Saudi Arabia should export its AIDS awareness campaign

December 4, 2005

According to a United Nations report issued last week there are an estimated half million people in the Middle East and North Africa region who are HIV positive.

Such is the nature of the condition, whether in the MENA region or any other part of the world, that the real figure is almost certainly higher, perhaps much higher. Social stigmas, fear of losing a job, being cast out of the family or countless other basic concerns prevent some, maybe many, people from seeking treatment and therefore revealing their condition.

The most likely reason for infection, said the report, was unprotected sexual contact although the shared use of needles for injecting drugs was also cited as a major factor, especially in Iran and Libya. The report also revealed an alarming degree of ignorance. Around 20 percent of women in Sudan, for example, were said to believe they could be infected by sharing a meal with an HIV-positive person. And only 5 percent were aware that the use of condoms could prevent infection. This compares with some two-thirds of Sudanese women who had either never seen or even heard of a condom.

The UN report emphasized that there was a dire need across the entire region for "more, better and in-depth information about the patterns of HIV transmission."

Saudi Arabia's initiative to launch an awareness campaign in the kingdom on HIV\AIDS can therefore only be welcomed. Whatever the extent of the campaign, it is also a courageous move. The ruler of the kingdom also carries the title of "Guardian of the Two Holy Shrines" and as such is seen as equally the custodian of Muslim morality.

Apart from victims who contract the virus through transfusions of contaminated blood, HIV patients are almost by definition people who have been indulging in immoral acts. Promiscuous sex is as abhorrent to Islam as it is to Christianity. The acknowledgement that HIV/AIDS is a problem is equally a recognition that immorality exists. To recognize is not, of course, to condone.

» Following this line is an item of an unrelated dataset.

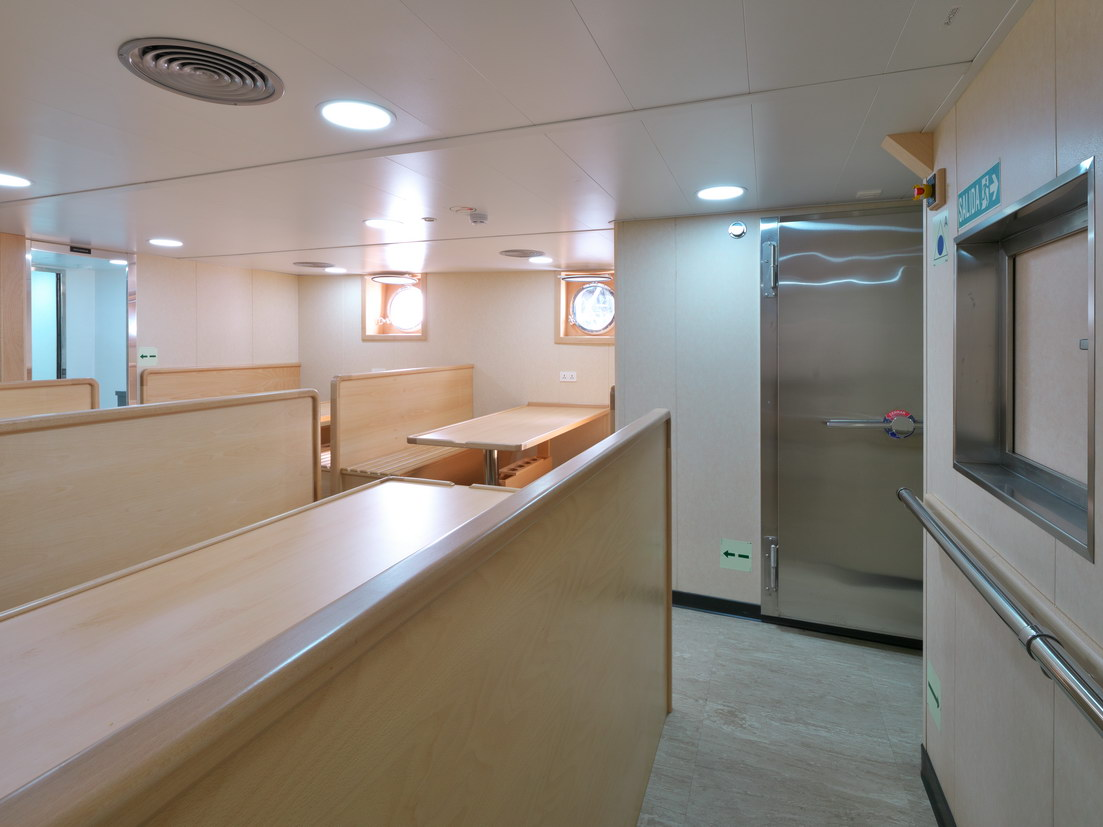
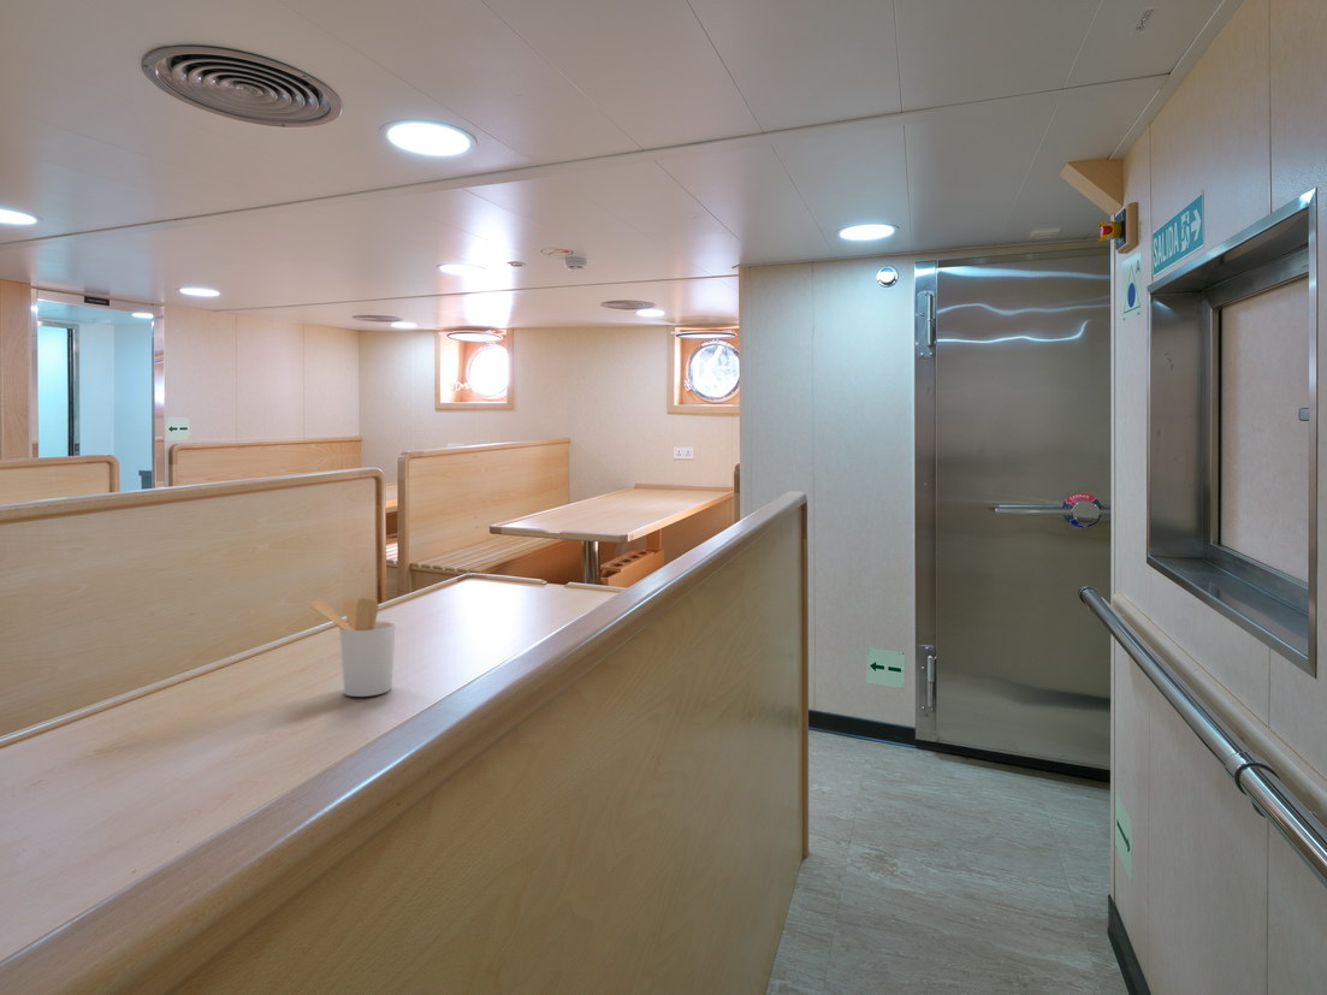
+ utensil holder [309,597,397,698]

Nevertheless this bold step into the real world of 2005 can have beneficial consequences well beyond the boundaries of Saudi Arabia. Sudan is also, mostly, an Arab Muslim country and, judging from the statistics quoted in the UN report, is badly in need of its own awareness campaign. That same report said official data from Egypt showed that most HIV infections in ther Arab world's most populous country were caused by unprotected sex.

In Jeddah, where 60 percent of the kingdom's HIV cases have been reported, the Saudis are marking World AIDS Day Thursday by having ambulances drive through the city while handing out booklets on frequently asked questions about AIDS. As a start to help stop the spread of AIDS in the region and beyond, similar campaigns are clearly also needed in Sudan, Egypt and many other Arab countries.